Task instructions
Check each line of the entries below for the string "Date"; copy every line where it appears.

• • • • • • •

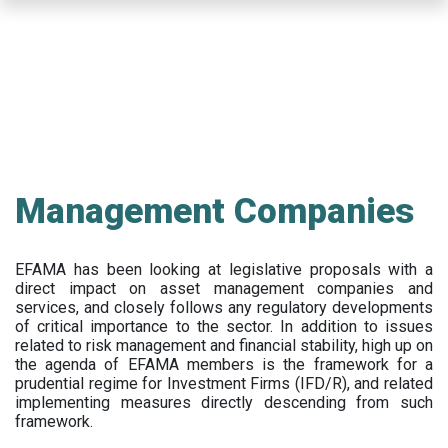
Skip
to
main
content
Management Companies
EFAMA has been looking at legislative proposals with a
direct impact on asset management companies and
services, and closely follows any regulatory developments
of critical importance to the sector. In addition to issues
related to risk management and financial stability, high up on
the agenda of EFAMA members is the framework for a
prudential regime for Investment Firms (IFD/R), and related
implementing measures directly descending from such
framework.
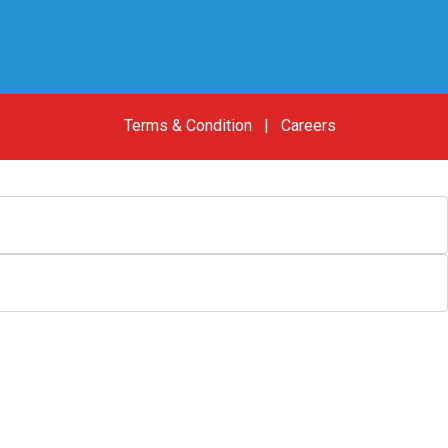
Terms & Condition
|
Careers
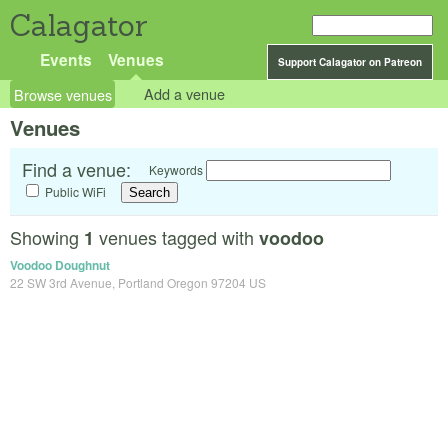
Calagator
Events
Venues
Support Calagator on Patreon
Browse venues
Add a venue
Venues
Find a venue:
Keywords
Public WiFi
Showing
venues tagged with
1
voodoo
Voodoo Doughnut
22 SW 3rd Avenue, Portland Oregon 97204 US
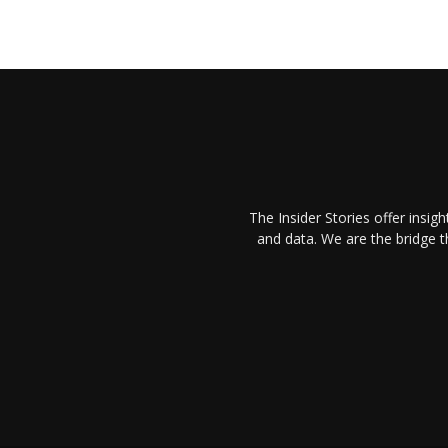
The Insider Stories offer insig
and data. We are the bridge 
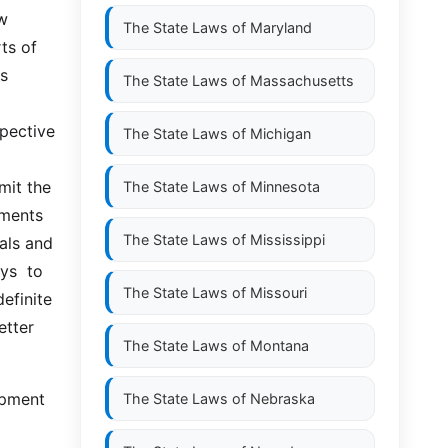
w 
The State Laws of
Maryland
s of 
  
The State Laws of
Massachusetts
pective 
The State Laws of
Michigan
it the 
The State Laws of
Minnesota
ments 
The State Laws of
Mississippi
als and 
  to  
The State Laws of
Missouri
efinite 
tter 
The State Laws of
Montana
The State Laws of
Nebraska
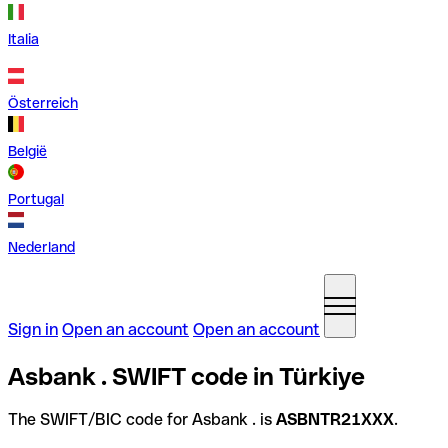
Italia
Österreich
België
Portugal
Nederland
Sign in
Open an account
Open an account
Asbank . SWIFT code in Türkiye
The SWIFT/BIC code for Asbank . is
ASBNTR21XXX
.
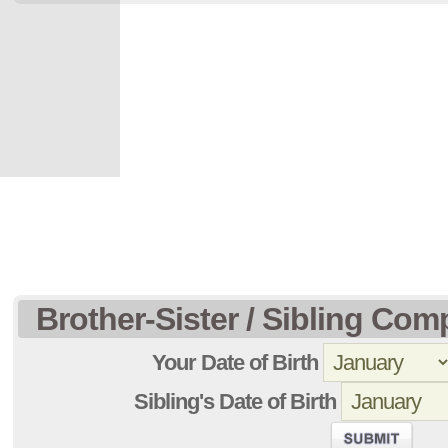
Brother-Sister / Sibling Comp
Your Date of Birth
Sibling's Date of Birth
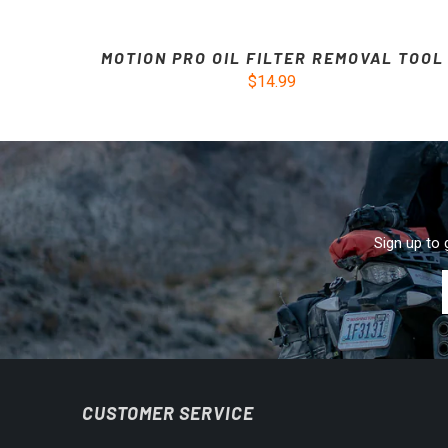
MOTION PRO OIL FILTER REMOVAL TOOL
$14.99
Sign up to 
CUSTOMER SERVICE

• • • • • • •

Answer to this task
Your Date of Birth
Sibling's Date of Birth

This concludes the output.